Salieron a la calle y se dirigieron a la cabina del guarda. De nuevo, Mackenzie se sintió casi hipnotizada por los colores que reverberaban en los árboles. Caminaba despacio, admirándolo todo.
“¿Eh, White?” dijo Bryers. “¿Te encuentras bien?”
“Sí, ¿por qué lo preguntas?”
“Estás temblando. Un poco pálida. Como agente experimentado del FBI, mi corazonada es que estás nerviosa—muy nerviosa.”
Ella apretó sus manos con fuerza, consciente del ligero temblor en ellas. Sí, claro que estaba nerviosa pero esperaba estar ocultándolo. Por lo visto, no lo estaba haciendo demasiado bien.
“Mira, ahora todo va en serio. Puedes estar nerviosa, pero trabaja con ello. No te pelees o lo escondas. Ya sé que no suena nada lógico pero tienes que confiar en lo que te digo.”
Ella asintió, un poco avergonzada.
Continuaron sin decir otra palabra, mientras los colores salvajes de los árboles que les rodeaban parecían asentarse. Mackenzie miró hacia delante a la cabina del guarda, ojeando la barra que colgaba de la cabina y cruzaba la carretera. Por tonto que pudiera parecer, no pudo evitar la sensación de que su futuro le estaba esperando al otro lado de aquella barra y se dio cuenta de que se sentía tan ansiosa como intimidada al cruzarla.
En cuestión de segundos, ambos escucharon el ruido del pequeño motor. Casi de inmediato, un carrito de golf hizo aparición, doblando la curva. Parecía estar yendo a toda velocidad y el hombre al volante estaba prácticamente agazapado sobre él, como si quisiera que el carrito fuera aun más rápido.
El carrito aceleró hacia delante y Mackenzie obtuvo su primer atisbo del hombre que asumió era el Sheriff Clements. Era un tipo duro de cuarenta y tantos años. Tenía la mirada glacial del que ha recibido una mala mano en la vida. Su pelo oscuro estaba empezando a blanquear sobre las sienes y tenía ese tipo de sombra bordeando su rostro que parecía estar siempre allí.

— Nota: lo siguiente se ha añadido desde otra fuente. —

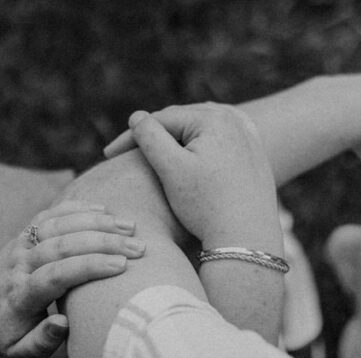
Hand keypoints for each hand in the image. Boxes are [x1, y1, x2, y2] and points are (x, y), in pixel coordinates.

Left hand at [0, 200, 143, 357]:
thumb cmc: (6, 336)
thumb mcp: (20, 353)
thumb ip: (41, 342)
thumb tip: (64, 323)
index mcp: (20, 296)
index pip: (54, 275)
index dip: (88, 267)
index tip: (122, 267)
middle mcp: (19, 265)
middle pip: (61, 245)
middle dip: (103, 243)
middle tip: (139, 247)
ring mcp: (21, 245)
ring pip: (58, 225)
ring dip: (96, 222)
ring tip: (131, 227)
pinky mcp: (25, 234)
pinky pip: (51, 215)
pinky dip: (78, 208)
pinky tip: (107, 211)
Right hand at [105, 103, 281, 250]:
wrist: (248, 237)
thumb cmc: (207, 206)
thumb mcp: (172, 169)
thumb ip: (150, 138)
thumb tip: (136, 117)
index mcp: (214, 117)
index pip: (161, 120)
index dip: (131, 136)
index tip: (108, 155)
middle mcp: (235, 118)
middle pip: (181, 124)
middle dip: (152, 137)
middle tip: (123, 153)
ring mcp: (246, 134)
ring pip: (197, 133)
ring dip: (173, 141)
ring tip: (148, 153)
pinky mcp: (252, 153)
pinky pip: (215, 143)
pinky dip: (195, 148)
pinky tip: (182, 158)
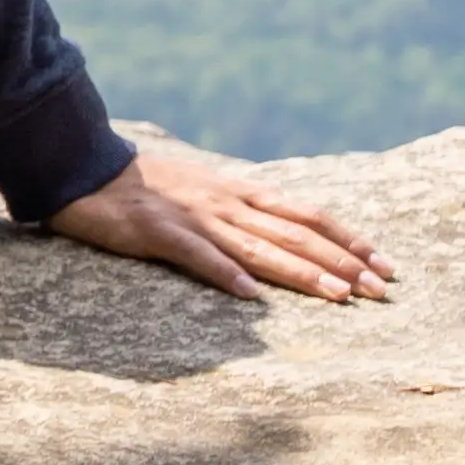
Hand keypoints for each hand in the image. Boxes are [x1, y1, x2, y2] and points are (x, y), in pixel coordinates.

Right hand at [49, 144, 392, 303]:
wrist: (81, 167)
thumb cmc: (142, 184)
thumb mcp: (201, 186)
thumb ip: (238, 204)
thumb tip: (282, 225)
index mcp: (236, 190)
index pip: (305, 214)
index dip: (346, 237)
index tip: (382, 261)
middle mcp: (223, 202)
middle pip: (293, 233)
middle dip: (341, 262)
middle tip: (380, 289)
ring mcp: (192, 216)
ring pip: (257, 247)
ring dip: (301, 273)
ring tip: (339, 296)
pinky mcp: (156, 232)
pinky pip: (196, 255)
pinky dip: (225, 274)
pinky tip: (251, 297)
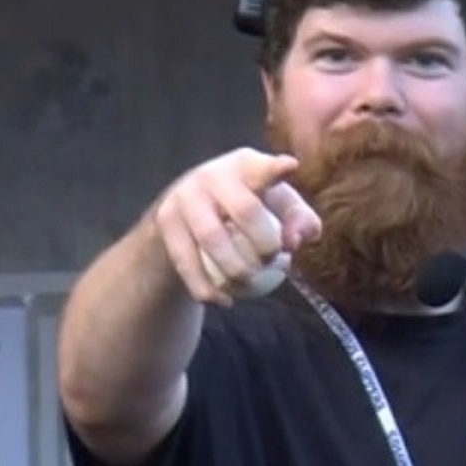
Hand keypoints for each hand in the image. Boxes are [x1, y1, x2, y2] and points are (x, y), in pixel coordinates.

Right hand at [148, 148, 322, 306]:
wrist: (185, 211)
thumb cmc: (246, 207)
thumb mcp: (275, 206)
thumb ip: (300, 221)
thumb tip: (296, 241)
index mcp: (245, 165)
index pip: (262, 167)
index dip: (276, 168)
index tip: (291, 167)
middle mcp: (212, 175)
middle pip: (245, 210)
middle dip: (265, 244)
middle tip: (272, 261)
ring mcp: (184, 197)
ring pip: (212, 240)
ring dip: (237, 270)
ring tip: (250, 282)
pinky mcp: (165, 222)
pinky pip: (187, 263)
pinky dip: (208, 288)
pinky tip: (225, 300)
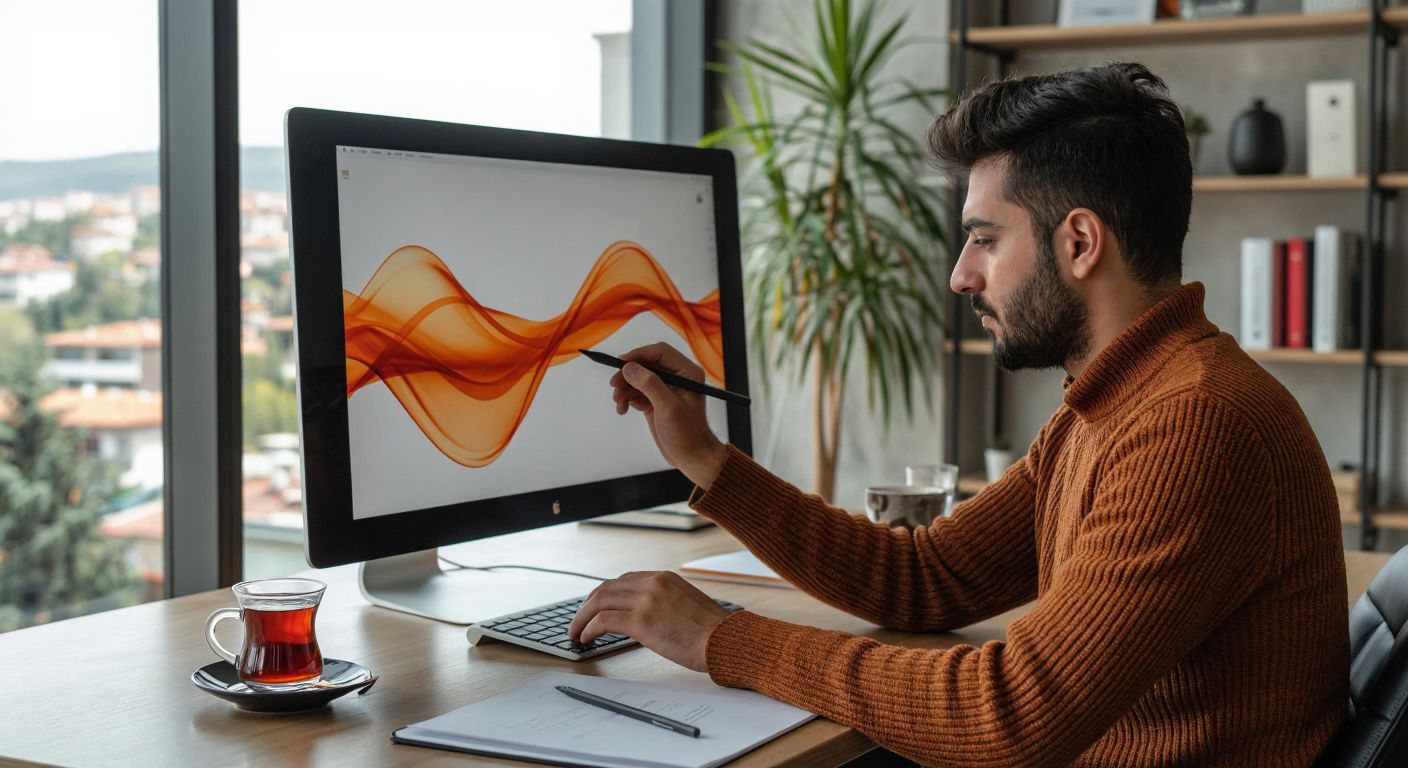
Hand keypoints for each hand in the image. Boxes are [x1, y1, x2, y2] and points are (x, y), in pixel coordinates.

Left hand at [568, 571, 730, 672]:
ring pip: (600, 600)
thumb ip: (665, 603)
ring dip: (582, 617)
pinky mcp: (641, 620)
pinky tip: (586, 639)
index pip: (623, 580)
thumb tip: (646, 616)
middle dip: (588, 604)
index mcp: (664, 577)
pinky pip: (603, 621)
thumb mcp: (687, 605)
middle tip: (579, 619)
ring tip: (576, 632)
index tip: (595, 607)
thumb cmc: (712, 632)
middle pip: (606, 587)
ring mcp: (646, 599)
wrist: (725, 641)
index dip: (604, 594)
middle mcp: (653, 582)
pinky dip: (589, 628)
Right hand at [609, 342, 727, 488]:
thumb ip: (650, 385)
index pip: (659, 353)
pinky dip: (626, 398)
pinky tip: (622, 408)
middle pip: (645, 364)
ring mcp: (664, 389)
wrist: (690, 457)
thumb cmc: (688, 434)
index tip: (620, 362)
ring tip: (618, 401)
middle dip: (628, 374)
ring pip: (637, 378)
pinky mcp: (654, 401)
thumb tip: (629, 368)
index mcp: (687, 373)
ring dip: (624, 388)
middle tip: (614, 385)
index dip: (638, 355)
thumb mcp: (668, 408)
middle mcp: (676, 377)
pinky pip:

Clements aparcó el carrito, apenas miró al guarda en la cabina, y rodeó la barra para verse con Mackenzie y Bryers.
“Agentes White y Bryers,” dijo Mackenzie, ofreciéndole la mano.
Clements la estrechó de manera pasiva. Hizo lo mismo con Bryers antes de devolver su atención al sendero pavimentado por el que acababa de descender.
“Si les soy sincero,” dijo Clements, “aunque sin duda aprecio el interés del bureau, no estoy tan seguro de que necesitemos su ayuda.”